▶ **Task objective**: Render the stretch of the listing from the line containing "Salvar meus dados" through the end of the listing as a Markdown table with the columns Row and Line, one numbered row per line and blank lines omitted. Leave the pictures out of the answer.

▶ **Data for this exercise**:

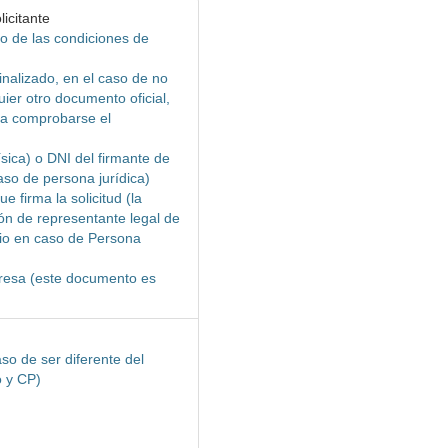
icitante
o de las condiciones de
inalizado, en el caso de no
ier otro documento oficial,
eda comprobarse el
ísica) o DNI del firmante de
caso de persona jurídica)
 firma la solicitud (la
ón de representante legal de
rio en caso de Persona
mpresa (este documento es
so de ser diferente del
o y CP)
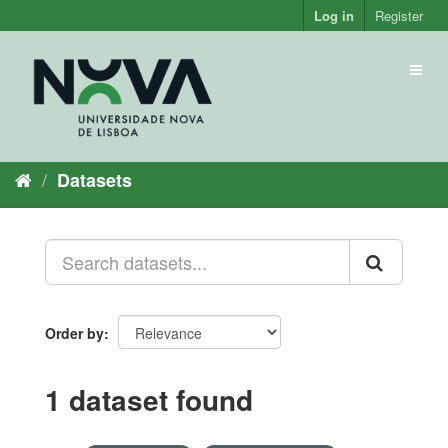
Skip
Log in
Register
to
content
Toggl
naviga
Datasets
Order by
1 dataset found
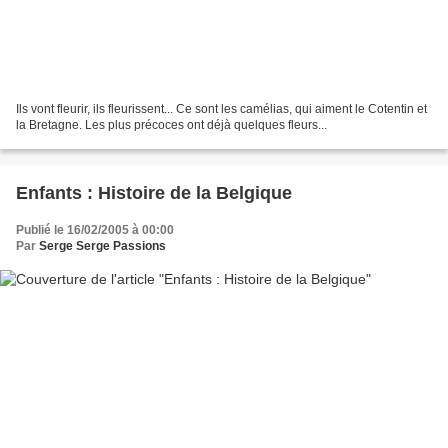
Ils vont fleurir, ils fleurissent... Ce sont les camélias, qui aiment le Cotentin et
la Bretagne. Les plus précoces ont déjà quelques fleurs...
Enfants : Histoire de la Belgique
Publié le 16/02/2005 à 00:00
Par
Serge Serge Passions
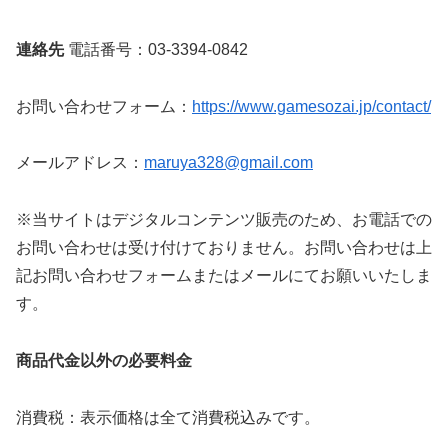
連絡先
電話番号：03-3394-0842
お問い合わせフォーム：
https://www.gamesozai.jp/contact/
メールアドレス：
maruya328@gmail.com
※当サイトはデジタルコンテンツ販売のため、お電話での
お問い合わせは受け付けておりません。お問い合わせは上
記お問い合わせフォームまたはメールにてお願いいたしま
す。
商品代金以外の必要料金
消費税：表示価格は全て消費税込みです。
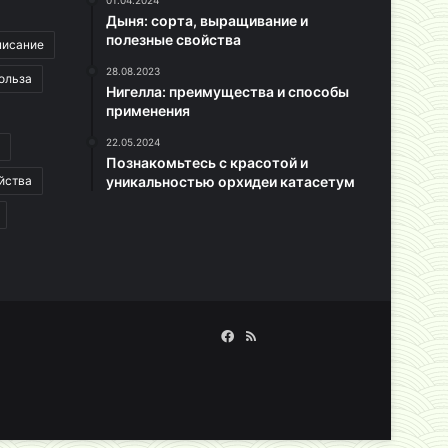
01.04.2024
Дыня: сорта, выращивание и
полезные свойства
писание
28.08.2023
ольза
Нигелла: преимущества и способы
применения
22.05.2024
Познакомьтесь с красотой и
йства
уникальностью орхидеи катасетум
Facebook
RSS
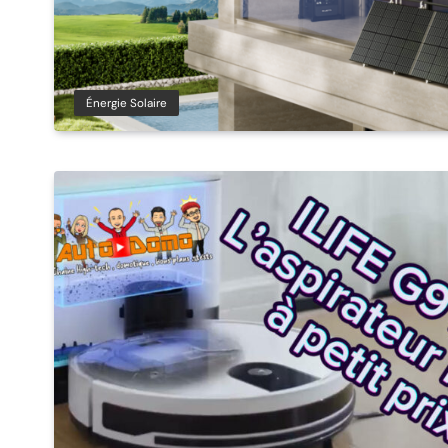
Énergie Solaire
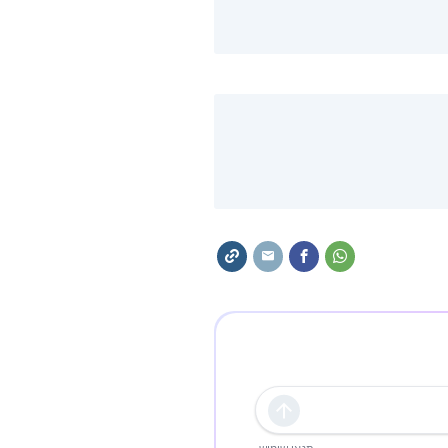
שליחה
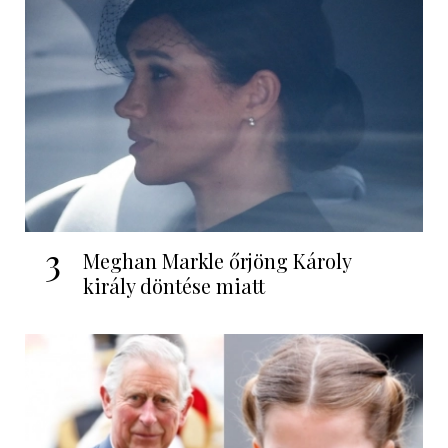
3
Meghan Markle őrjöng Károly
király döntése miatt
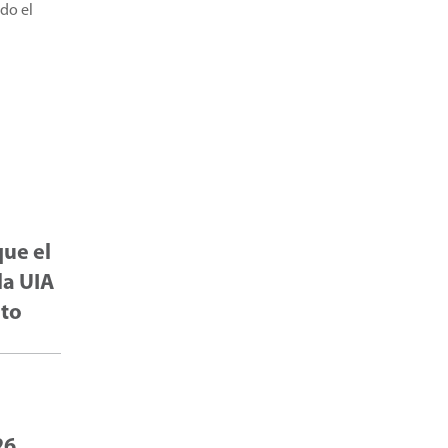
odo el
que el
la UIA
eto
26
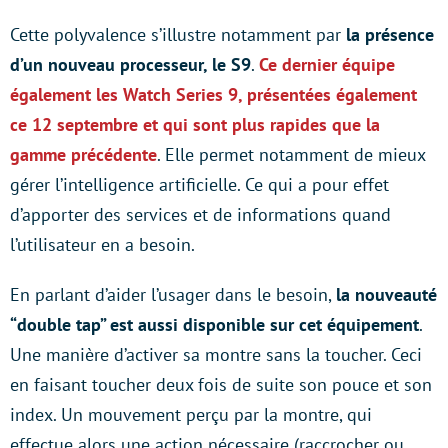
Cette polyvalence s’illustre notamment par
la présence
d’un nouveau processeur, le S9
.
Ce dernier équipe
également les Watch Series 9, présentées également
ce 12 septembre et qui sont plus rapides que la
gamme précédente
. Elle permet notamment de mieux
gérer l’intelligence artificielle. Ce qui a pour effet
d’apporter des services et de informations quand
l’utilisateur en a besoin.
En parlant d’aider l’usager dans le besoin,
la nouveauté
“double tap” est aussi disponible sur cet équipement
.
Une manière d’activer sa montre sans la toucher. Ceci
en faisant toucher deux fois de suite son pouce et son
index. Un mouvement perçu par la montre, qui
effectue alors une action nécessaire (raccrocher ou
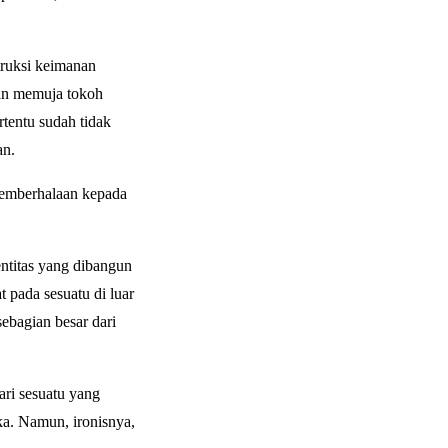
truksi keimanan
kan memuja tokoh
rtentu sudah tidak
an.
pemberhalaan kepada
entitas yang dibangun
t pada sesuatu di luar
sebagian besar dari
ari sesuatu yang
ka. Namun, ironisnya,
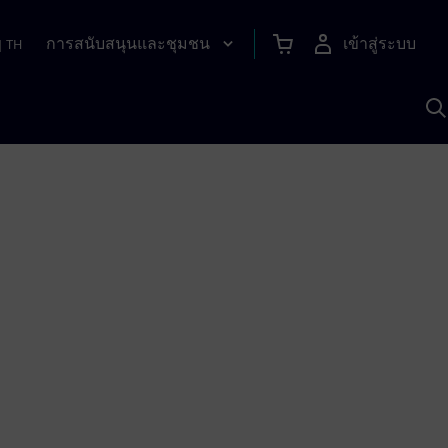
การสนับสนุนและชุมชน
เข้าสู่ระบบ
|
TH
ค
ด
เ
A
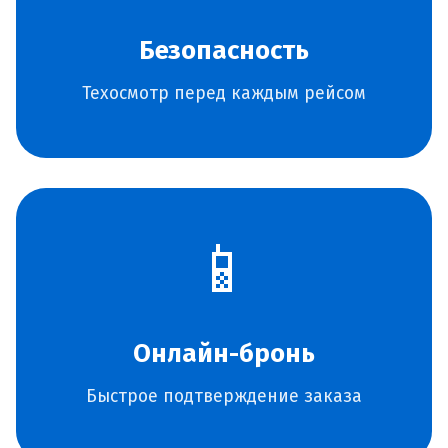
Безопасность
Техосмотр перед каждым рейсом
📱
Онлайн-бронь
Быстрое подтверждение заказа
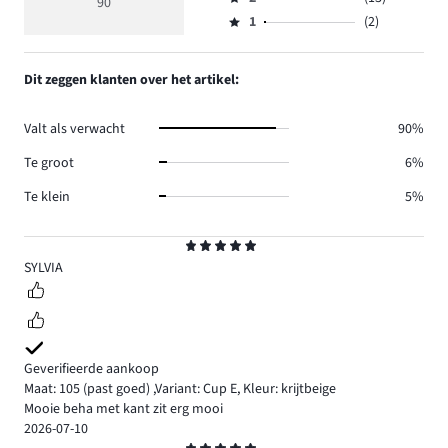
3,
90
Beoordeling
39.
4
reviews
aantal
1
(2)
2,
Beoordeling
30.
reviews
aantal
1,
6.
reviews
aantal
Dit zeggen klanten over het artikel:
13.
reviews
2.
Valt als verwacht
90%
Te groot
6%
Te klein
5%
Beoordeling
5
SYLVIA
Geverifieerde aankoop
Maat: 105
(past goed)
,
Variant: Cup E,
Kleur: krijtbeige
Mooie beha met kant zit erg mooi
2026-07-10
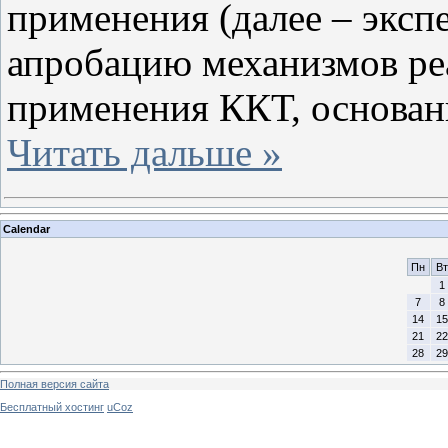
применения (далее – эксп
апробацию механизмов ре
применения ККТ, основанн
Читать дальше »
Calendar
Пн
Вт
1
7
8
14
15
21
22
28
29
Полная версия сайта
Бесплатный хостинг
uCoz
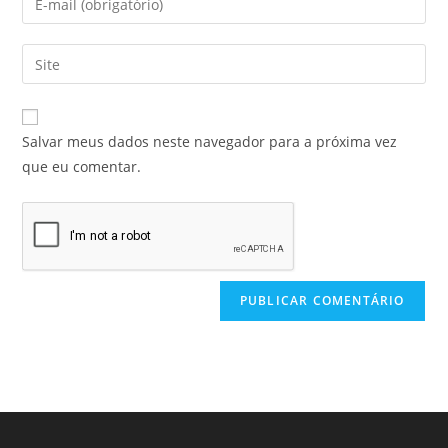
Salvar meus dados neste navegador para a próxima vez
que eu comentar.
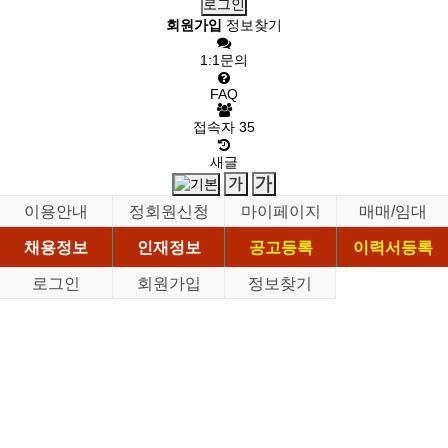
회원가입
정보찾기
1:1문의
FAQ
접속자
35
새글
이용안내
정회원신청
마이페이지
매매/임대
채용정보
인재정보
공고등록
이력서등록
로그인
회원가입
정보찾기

▶ **Solution for this task**:
| Row | Line |
|---|---|
| 1 | Salvar meus dados neste navegador para a próxima vez |
| 2 | que eu comentar. |
| 3 | 회원가입 |
| 4 | 정보찾기 |
| 5 | 1:1문의 |
| 6 | FAQ |
| 7 | 접속자 |
| 8 | 35 |
| 9 | 새글 |
| 10 | 이용안내 |
| 11 | 정회원신청 |
| 12 | 마이페이지 |
| 13 | 매매/임대 |
| 14 | 채용정보 |
| 15 | 인재정보 |
| 16 | 공고등록 |
| 17 | 이력서등록 |
| 18 | 로그인 |
| 19 | 회원가입 |
| 20 | 정보찾기 |